* [GIVEN PASSAGE]:
▬▬▬▬▬▬

He added: “This is important, as the cost of solar electricity in Singapore competes with conventional electricity. For larger rooftop installations of more than one MWp, the cost of the generated solar electricity is already lower than the typical commercial electricity rates, and in many cases even lower than the wholesale market price.”

While the increase in solar deployment is likely to occur in tandem with an overall increase in energy use, Prof Subodh and Dr Reindl are confident that solar would still be able to contribute about 4 per cent to Singapore’s energy mix by 2030, due to Singapore’s focus on energy efficiency.

Dr Reindl said that while some increase in energy demand would be from population growth, the main impact would come from existing and new industries, and possibly the shift from combustion engines to electric cars in the transport sector.

He added: “In all cases there are already measures or plans underway to proactively manage future electricity demand. Therefore, I am confident that the 4 per cent of total annual electricity demand by 2030 is achievable.”

▬▬▬▬▬▬

* [WORK TO COMPLETE]:
1. Revise everything from "While the increase" down to "on energy efficiency." in the passage on solar power in Singapore, replacing "energy efficiency" with "grid stability".
2. Answer these questions using the passage on solar power in Singapore.
(a) Above what size of rooftop installation is the cost of solar electricity already lower than typical commercial electricity rates?
(b) About what share of Singapore's energy mix do Prof Subodh and Dr Reindl expect solar to contribute by 2030?
(c) According to Dr Reindl, where would the main impact on energy demand come from?
3. Carry on the passage on solar power in Singapore from the point where it stops.

▬▬▬▬▬▬

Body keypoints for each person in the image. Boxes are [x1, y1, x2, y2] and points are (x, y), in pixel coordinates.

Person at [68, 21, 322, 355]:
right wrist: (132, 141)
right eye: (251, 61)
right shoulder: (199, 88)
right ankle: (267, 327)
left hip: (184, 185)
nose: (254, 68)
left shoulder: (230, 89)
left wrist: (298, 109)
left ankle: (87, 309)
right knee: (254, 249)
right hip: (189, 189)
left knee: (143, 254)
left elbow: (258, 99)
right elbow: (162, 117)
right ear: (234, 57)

▬▬▬▬▬▬

* [RESULTS FOR EACH TASK]:
1.
While the increase in solar deployment is likely to occur in tandem with an overall increase in energy use, Prof Subodh and Dr Reindl are confident that solar would still be able to contribute about 4 per cent to Singapore’s energy mix by 2030, due to Singapore’s focus on grid stability.

2.
(a) Installations of more than one MWp.
(b) About 4 per cent.
(c) From existing and new industries, and possibly from the shift from combustion engines to electric cars in the transport sector.

3.
REDUCING ENERGY USAGE THROUGH DESIGN

Even as Singapore moves to green its fuel mix, the country should also see how its energy usage can be managed, Mr Chan said.

In charting Singapore’s progress toward a future with a sustainable, reliable and affordable supply of energy, Mr Chan said managing energy demand was also important.

“I think we need to see how we can save on our usage of energy,” he said. Key to this is design, he noted, citing the unnecessary cooling of an entire hall to keep its occupants comfortable.

Said Mr Chan: “If you look at a typical audience hall, we just need to cool two meters up from the ground level to provide thermal comfort to the audience. Much of the cooling for the rest of the building is probably unnecessary.”

The importance of design also applies to the broader scale, he said, from the design of individual buildings to clusters of buildings, industries, and residential areas.

For example, technology can be harnessed to determine exactly how much cooling is needed, he said.

And in Singapore, the direction a building faces could have significant impact on its occupants’ energy consumption, not just because of where the sun rises and sets, but also where the wind is coming from, said Mr Chan.

“So how we design the precinct to make full use of the natural ventilation to reduce the cooling needs will be both an opportunity and a challenge,” he added.

Singapore also has the opportunity to refresh the entire island’s infrastructure in the next 50 years, he said, unlike other urban cities which grow as an urban sprawl, randomly and organically.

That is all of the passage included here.